# Just found out how to grow garlic



## Chile Chef (Mar 1, 2010)

I just found out how to grow garlic via my brother who is staying in town for a while. 

What you do is to "Crack it & peel it, Plant it  1 1/2 inches in the soil with pointy side up and then cover it with the rest of the soil"


That's very cool.


----------



## vyapti (Mar 1, 2010)

I planted garlic and shallots last fall.  I'm anxious to see how they turn out.


----------



## Chile Chef (Mar 2, 2010)

Let me know and I'll keep you updated as well.


----------



## Kitchen Mama (Mar 8, 2010)

Could you grow it inside in a container? I have been trying to do this as I can't get down to plant things. Just wondering.


----------



## mcnerd (Mar 9, 2010)

You can grow anything inside as long as you have proper lighting, such as full spectrum.


----------



## Kitchen Mama (Mar 15, 2010)

Thanks for the information. Think I will give it a try.


----------



## 2belucile (Mar 15, 2010)

I am trying to grow chives.  Got some seeds, planted them some time ago, but the only thing I can show are a very small and thin things, ( they look like a head with only few very thin hairs).
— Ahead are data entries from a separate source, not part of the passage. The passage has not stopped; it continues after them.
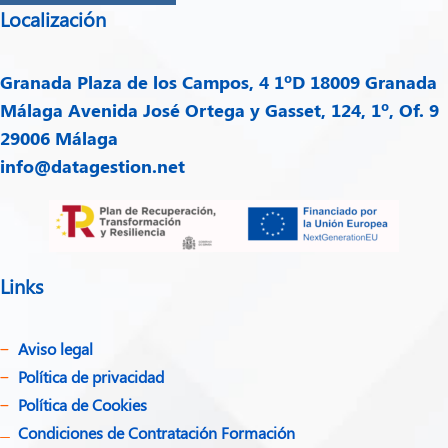
Localización
Granada
Plaza de los Campos, 4 1ºD 18009 Granada
Málaga
Avenida José Ortega y Gasset, 124, 1º, Of. 9
29006 Málaga
info@datagestion.net
Links
Aviso legal
Política de privacidad​
Política de Cookies
Condiciones de Contratación Formación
Well the only good thing is =   they are still alive!


----------



## 2belucile (Mar 16, 2010)

I forgot to ask:  is there something to help them grow a little faster? 
Thanks in advance for any help you can give, I dont have "green thumb".


----------



## Maralyn45 (Sep 21, 2010)

This posts is really full of information...thanks ..i come to know lot..


----------



## sparrowgrass (Sep 21, 2010)

Garlic likes good rich soil, and here in Missouri, we plant in October and harvest in June or July.
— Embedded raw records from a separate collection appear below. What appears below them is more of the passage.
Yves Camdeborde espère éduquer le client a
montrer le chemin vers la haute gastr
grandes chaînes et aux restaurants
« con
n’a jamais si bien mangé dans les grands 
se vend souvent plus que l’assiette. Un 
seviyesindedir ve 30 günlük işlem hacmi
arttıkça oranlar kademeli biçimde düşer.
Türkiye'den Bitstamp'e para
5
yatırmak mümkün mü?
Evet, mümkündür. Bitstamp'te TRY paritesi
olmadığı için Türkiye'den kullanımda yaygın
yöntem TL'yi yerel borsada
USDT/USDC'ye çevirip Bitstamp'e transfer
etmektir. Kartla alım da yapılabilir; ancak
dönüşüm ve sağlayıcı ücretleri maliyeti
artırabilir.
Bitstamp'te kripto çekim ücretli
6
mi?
I wouldn't peel the individual cloves--just break the head apart and plant.  Keep the weeds down--garlic does not compete very well.


----------



## Claire (Oct 17, 2010)

I don't think I tried to grow garlic in Florida when I lived there, but I had a huge success with onion sets (and, yes, I lived in central FL).  I'd plant them very closely to start with.  As they'd mature, I'd thin them, giving "green onions" to my family and friends.  I planted them in the fall, and they were my winter crop.  By the end of the following summer I had small onions to eat and give away.


----------